Edge-enrich N-doped graphitic carbon: Boosting rate capability and cyclability for potassium ion battery

Abstract

A series of N-doped graphitic carbons with different carbonization temperatures (denoted as ENGC-T) are controllably synthesized. The correlation between different N-doping species and interlayer spacing is explored, and thus demonstrating that pyrrolic-N (N-5) content has a substantial effect of the expanded interplanar spacing. The resulting ENGC-850 with the optimal N-5 configuration achieves excellent electrochemical performance in terms of capacity, rate capability, and cycling stability. • A series of N-doped graphitic carbons are controllably synthesized. • High edge-N doping ratio is conducive to promote capacitive-controlled K-storage. • Pyrrolic-N configuration has a substantial effect on the interlayer spacing. • The resultant product delivers excellent rate capability and exceptional cyclability.

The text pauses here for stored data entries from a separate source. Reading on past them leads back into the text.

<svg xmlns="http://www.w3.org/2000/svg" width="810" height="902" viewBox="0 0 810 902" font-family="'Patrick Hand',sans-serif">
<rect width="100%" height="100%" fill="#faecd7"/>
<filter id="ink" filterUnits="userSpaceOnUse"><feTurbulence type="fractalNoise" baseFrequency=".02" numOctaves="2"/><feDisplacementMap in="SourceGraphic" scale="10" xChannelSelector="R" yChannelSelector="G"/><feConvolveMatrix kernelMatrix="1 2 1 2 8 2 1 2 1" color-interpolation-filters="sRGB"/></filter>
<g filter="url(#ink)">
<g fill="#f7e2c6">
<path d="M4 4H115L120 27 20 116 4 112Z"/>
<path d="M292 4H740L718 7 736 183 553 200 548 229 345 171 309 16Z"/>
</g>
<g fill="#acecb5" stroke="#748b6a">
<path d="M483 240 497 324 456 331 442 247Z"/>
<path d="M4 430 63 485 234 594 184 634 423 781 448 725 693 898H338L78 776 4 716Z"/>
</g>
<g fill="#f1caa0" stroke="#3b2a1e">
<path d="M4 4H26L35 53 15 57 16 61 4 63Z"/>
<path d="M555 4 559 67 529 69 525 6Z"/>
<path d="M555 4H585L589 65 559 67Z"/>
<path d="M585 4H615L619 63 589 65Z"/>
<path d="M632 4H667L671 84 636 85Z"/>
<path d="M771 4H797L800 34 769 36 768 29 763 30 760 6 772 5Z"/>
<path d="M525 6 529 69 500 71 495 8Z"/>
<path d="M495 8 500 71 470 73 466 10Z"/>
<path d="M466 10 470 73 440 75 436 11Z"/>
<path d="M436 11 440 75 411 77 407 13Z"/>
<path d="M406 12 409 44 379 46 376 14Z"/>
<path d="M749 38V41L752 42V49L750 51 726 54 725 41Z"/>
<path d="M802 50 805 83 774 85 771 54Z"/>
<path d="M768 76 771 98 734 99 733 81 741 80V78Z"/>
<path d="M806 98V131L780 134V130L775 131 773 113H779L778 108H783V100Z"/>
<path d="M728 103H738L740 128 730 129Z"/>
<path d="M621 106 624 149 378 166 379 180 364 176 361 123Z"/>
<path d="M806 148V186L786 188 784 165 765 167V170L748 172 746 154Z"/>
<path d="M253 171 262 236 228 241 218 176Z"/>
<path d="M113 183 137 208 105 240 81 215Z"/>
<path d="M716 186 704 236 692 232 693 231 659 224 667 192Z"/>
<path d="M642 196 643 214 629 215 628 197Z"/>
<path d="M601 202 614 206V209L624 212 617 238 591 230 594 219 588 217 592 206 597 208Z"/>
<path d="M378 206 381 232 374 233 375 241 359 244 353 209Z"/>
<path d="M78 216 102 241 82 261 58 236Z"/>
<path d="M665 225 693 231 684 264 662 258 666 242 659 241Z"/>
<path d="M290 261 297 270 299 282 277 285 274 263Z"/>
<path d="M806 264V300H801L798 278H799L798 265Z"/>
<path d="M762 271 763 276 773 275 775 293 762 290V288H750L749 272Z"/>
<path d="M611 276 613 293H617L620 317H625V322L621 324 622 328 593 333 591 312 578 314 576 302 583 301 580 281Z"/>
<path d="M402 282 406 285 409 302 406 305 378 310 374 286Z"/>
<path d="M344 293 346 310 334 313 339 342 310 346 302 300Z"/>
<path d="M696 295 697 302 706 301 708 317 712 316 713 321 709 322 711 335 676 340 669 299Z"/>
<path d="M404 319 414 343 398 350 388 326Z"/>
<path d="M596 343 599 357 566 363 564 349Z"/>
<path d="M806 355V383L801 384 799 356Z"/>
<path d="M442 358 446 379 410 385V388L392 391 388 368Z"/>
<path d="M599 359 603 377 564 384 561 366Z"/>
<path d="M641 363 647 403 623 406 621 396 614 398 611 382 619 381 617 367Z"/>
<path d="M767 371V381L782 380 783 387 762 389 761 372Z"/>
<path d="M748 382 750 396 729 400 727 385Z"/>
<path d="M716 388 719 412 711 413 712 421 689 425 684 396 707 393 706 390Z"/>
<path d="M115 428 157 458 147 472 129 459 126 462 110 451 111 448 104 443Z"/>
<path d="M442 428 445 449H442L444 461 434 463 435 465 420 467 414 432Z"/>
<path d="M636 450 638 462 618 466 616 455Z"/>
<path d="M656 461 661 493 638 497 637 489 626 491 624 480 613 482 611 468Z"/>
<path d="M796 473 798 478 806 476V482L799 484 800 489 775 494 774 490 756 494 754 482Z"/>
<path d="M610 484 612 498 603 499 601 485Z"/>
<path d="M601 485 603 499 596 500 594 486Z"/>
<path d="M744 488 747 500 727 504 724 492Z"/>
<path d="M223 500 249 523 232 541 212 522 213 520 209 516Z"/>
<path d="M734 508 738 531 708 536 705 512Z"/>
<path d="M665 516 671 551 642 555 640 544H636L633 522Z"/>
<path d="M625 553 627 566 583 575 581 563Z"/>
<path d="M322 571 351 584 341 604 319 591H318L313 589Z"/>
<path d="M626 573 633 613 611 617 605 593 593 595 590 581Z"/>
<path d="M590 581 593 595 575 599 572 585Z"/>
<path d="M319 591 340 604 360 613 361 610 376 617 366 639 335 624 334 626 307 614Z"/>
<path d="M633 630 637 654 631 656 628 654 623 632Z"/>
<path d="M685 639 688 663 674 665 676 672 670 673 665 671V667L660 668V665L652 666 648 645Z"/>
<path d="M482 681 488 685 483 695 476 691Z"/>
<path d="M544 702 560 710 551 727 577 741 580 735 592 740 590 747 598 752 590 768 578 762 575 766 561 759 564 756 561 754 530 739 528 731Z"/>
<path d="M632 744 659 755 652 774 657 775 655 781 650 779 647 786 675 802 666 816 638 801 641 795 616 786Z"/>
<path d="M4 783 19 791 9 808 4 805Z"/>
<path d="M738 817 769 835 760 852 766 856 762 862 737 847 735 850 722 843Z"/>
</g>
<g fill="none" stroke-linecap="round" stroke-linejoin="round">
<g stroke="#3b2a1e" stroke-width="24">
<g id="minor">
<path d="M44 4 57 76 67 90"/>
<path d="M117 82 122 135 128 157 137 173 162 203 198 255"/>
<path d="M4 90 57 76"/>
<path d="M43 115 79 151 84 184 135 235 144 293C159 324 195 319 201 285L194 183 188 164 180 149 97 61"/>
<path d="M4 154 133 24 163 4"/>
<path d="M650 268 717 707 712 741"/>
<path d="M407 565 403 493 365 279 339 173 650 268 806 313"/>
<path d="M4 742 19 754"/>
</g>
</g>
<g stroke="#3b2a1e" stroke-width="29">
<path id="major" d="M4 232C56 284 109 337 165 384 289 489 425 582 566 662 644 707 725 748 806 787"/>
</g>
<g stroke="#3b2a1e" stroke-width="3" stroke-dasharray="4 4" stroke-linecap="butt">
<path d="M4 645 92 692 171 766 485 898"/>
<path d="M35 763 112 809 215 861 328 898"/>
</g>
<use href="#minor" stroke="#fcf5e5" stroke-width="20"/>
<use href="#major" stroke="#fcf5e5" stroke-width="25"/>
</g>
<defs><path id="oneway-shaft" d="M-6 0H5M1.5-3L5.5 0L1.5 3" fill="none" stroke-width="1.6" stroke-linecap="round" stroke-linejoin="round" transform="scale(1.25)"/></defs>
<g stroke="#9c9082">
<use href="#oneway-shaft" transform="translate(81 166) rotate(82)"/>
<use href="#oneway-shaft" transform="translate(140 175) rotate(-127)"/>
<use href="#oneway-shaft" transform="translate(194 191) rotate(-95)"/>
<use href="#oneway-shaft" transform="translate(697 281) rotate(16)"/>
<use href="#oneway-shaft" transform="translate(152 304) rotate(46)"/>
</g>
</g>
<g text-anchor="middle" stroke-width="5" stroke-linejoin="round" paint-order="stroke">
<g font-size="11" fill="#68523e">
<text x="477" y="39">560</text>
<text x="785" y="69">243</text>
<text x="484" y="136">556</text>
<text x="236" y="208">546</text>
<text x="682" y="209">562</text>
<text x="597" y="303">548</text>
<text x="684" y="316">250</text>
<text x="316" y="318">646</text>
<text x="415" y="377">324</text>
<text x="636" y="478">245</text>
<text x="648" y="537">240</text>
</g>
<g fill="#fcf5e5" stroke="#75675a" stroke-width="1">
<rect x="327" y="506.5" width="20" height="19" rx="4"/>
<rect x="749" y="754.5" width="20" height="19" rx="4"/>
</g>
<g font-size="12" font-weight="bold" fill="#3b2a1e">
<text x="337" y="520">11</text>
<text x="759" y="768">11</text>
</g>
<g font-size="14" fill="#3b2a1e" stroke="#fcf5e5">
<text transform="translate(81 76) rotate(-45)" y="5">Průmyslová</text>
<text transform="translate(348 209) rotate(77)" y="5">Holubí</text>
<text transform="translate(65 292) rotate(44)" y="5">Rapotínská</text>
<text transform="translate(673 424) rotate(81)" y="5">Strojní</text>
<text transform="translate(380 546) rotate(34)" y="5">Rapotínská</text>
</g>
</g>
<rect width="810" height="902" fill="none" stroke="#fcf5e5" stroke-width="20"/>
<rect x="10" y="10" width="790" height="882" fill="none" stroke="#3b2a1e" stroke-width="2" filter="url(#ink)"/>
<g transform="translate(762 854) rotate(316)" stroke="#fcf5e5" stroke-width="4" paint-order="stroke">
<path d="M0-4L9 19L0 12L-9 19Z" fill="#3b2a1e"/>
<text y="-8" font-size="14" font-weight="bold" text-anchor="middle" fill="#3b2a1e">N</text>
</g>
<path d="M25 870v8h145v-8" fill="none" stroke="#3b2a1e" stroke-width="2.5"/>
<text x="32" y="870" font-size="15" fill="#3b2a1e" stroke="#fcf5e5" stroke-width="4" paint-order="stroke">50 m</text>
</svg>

Nitrogen (N) doped graphitic-carbon materials as anode have been intensively studied for potassium-ion batteries (PIBs). However, insufficient N-doping content, especially the low edge-N ratio composed of pyridinic-N (N-6) and pyrrolic-N (N-5) cannot provide excellent rate capability and ultra-long cycle lifespan. Meanwhile, the intercorrelation between N-doping species and enlarged interlayer spacing remains unclear and needs to be further explored. Based on this, a series of N-doped graphitic carbons with different carbonization temperatures (denoted as ENGC-T) are controllably synthesized. It is found that a high edge-N doping ratio is conducive to increase active sites to promote capacitive-controlled K-storage. And the correlation between N-doping species and interlayer spacing reveals that N-5 configuration has a substantial effect on the interlayer spacing, due to its stronger electrostatic repulsion. Accordingly, the resultant ENGC-850 with both an ultra-high edge-N ratio (76.6%) and N-5 content (42%) achieves the most abundant defects and the largest interspacing, ensuring high capacity and cycling stability. Besides, good crystallization characteristics guarantees fast electron transfer, favoring conductivity. As expected, ENGC-850 electrode delivers high capacity, excellent rate (228.9 mAh g −1 at 2 A g −1 ), and prolonged cycle lifespan (188.9 mAh g −1 over 2200 cycles).